7. Il résulte de ce qui précède que les conclusions dirigées contre la décision portant refus de titre de séjour doivent être rejetées.

Sur la légalité de la décision portant obligation de quitter le territoire français :

8. En premier lieu, il résulte de ce qui a été dit au point 7 que la décision portant refus de titre de séjour n'est pas entachée d'illégalité. Par suite, M. B ne saurait se prévaloir par voie d'exception, de l'illégalité de cette décision, pour demander l'annulation de la décision l'obligeant à quitter le territoire français.

9. En second lieu, aux termes de l'article 8 de la convention européenne de sauvegarde des droits de l'homme et des libertés fondamentales : " 1. Toute personne a droit au respect de sa vie privée et familiale (). / 2. Il ne peut y avoir ingérence d'une autorité publique dans l'exercice de ce droit que pour autant que cette ingérence est prévue par la loi et qu'elle constitue une mesure qui, dans une société démocratique, est nécessaire à la sécurité nationale, à la sûreté publique, au bien-être économique du pays, à la défense de l'ordre et à la prévention des infractions pénales, à la protection de la santé ou de la morale, ou à la protection des droits et libertés d'autrui ".

10. Si le requérant se prévaut de la nécessité qu'il poursuive des soins en France, d'une part, il résulte de ce qui a été dit au point 6 que cela n'est pas démontré et, d'autre part, il ressort des pièces du dossier qu'il est sans charge de famille et il n'établit pas l'intensité des liens qu'il aurait tissés en France. Dans ces conditions, et en dépit des soins suivis en France, la mesure d'éloignement prise à son encontre ne peut être regardée comme portant au droit de M. B au respect de sa vie privée et familiale une atteinte disproportionnée au regard des buts en vue desquels elle a été prise. Dès lors, le moyen tiré de la violation des stipulations de l'article 8 de la convention européenne de sauvegarde des droits de l'homme et des libertés fondamentales doit être écarté. Il ne ressort pas davantage des pièces du dossier que la préfète du Val-de-Marne aurait commis une erreur manifeste dans l'appréciation des conséquences de sa décision sur la situation personnelle de M. B.

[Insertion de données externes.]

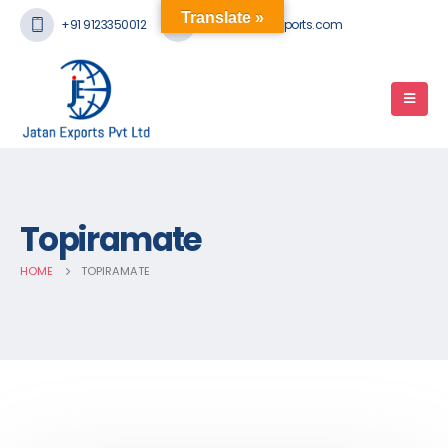
Translate »
+91 9123350012
mail@jatanexports.com
Topiramate
HOME
TOPIRAMATE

11. Il s'ensuit que les conclusions dirigées contre la décision portant obligation de quitter le territoire français doivent être rejetées.

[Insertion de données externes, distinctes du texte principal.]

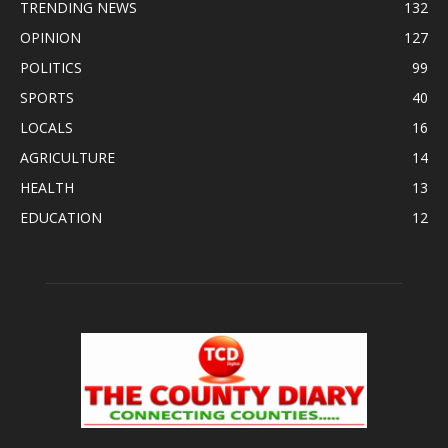
TRENDING NEWS
132
OPINION
127
POLITICS
99
SPORTS
40
LOCALS
16
AGRICULTURE
14
HEALTH
13
EDUCATION
12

12. Il résulte de tout ce qui précède que les conclusions à fin d'annulation des décisions de la préfète du Val-de-Marne du 21 juin 2022 doivent être rejetées. Par voie de conséquence, les conclusions à fin d'injonction et celles présentées au titre de l'article L. 761-1 du code de justice administrative et de l'article 37 de la loi du 10 juillet 1991 ne peuvent qu'être rejetées.

D E C I D E :

Article 1er : La requête de M. B est rejetée.

Article 2 : Le présent jugement sera notifié à M. A B et à la préfète du Val-de-Marne.

Copie en sera adressée au ministre de l'intérieur et des Outre-mer.

Délibéré après l'audience du 11 avril 2023, à laquelle siégeaient :

M. Gracia, président,

M. Israël, premier conseiller,

Mme Potin, conseillère.

Rendu public par mise à disposition au greffe le 27 avril 2023.

Le rapporteur,

D. Israël

Le président,

J-Ch. GraciaLa greffière,

A. Starzynski

La République mande et ordonne à la préfète du Val-de-Marne en ce qui la concerne, et à tous commissaires de justice à ce requis en ce qui concerne les voies de droit commun contre les parties privées de pourvoir à l'exécution du présent jugement.